29 В 1901 г. российская подданная Вера Жело стреляла в Париже в профессора Коллеж де Франс Эмиля Дешанеля, желая отомстить за то, что тот якобы покушался на ее честь. В профессора не попала, но смертельно ранила свою подругу Зеленину, после чего пыталась совершить самоубийство. Дорошевич в фельетоне «Знаменитая русская» писал о ней как о жаждущей известности истеричке:

«Это не мания величия. Они не требуют, чтоб их выхваляли или прославляли. Психиатрам следует ввести в свою номенклатуру еще один термин: — Мания известности! Или „страх перед неизвестностью“. Это настоящая болезнь, и болезнь, которая свирепствует эпидемически. Растет вместе с ростом газет» (Рус. слово. 1902. 15 марта). О суде над В. Жело см. статью Дорошевича «Процесс Веры Жело» (Россия, 1901. 13 апр.).

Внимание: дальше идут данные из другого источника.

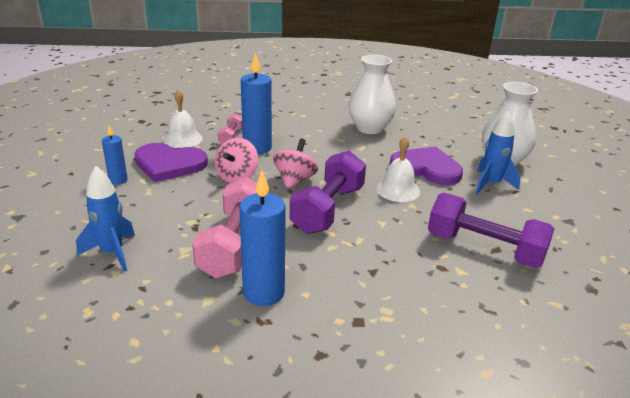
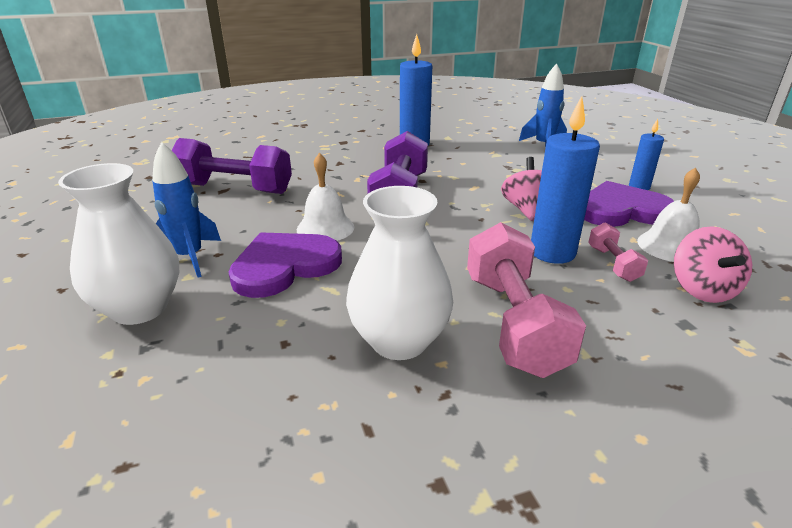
camera: 165 degrees right, 0 degrees up
pink dumbbell [192,177,257,278] -> pink dumbbell moved to [467,222,586,378]
pink spinning top [273,139,318,190] -> pink spinning top moved to [674,226,752,303]
purple heart [389,147,463,185] -> purple heart turned 135 degrees clockwise [228,232,342,298]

30 Лекцию о Сахалине в Русской высшей школе общественных наук прочитал в апреле 1901 г. сам Дорошевич. В перехваченном полицией письме одного из ее слушателей, политического эмигранта из России, сохранилось впечатление о ней: «Был на лекции о Сахалине, читанной на русском языке Дорошевичем. Слушая эти рассказы, начинаешь терять веру во все и в самого себя. Но, с другой стороны, отрадные факты опять возвращают тебе веру, и ты с большей силой начинаешь верить, что не все пропало, что есть великие орудия равенства, братства и свободы, которые уничтожат все эти гадости и вместо них насадят счастье и мир. Нужно только эту идею распространять, нужно только работать и работать». Видимо, этот пафос явился причиной того, что заведующий Особым отделом Департамента полиции Л. А. Ратаев попросил руководителя парижской агентуры П. И. Рачковского сообщить, «в каком именно духе была прочитана Дорошевичем лекция», и «проследить по парижским газетам, не был ли помещен в них отчет по поводу указанной лекции…» (ГАРФ. Ф. 102. 00. Оп. 13. Ед. хр. 12). Об этом же выступлении Дорошевича сообщал своим знакомым М. А. Волошин. 23 мая 1901 г. он писал из Парижа бывшему сахалинскому ссыльному И. П. Ювачеву (ИРЛИ. Ф. 411, Ед. хр. 32): «Как-то здесь Дорошевич читал лекцию о Сахалине и очень красноречиво и ярко описывал Онорское дело» (это дело было связано со злоупотреблениями сахалинской администрации, в результате которых на прокладке Онорской просеки на острове погибло много каторжан).

31 Начало Первой мировой войны застало Ковалевского в Карлсбаде, где он лечился. Австрийские власти интернировали его. Немецкая пресса писала о нем как об опасном русском панслависте. Благодаря усилиям международной общественности он был освобожден и в феврале 1915 г. вернулся в Россию.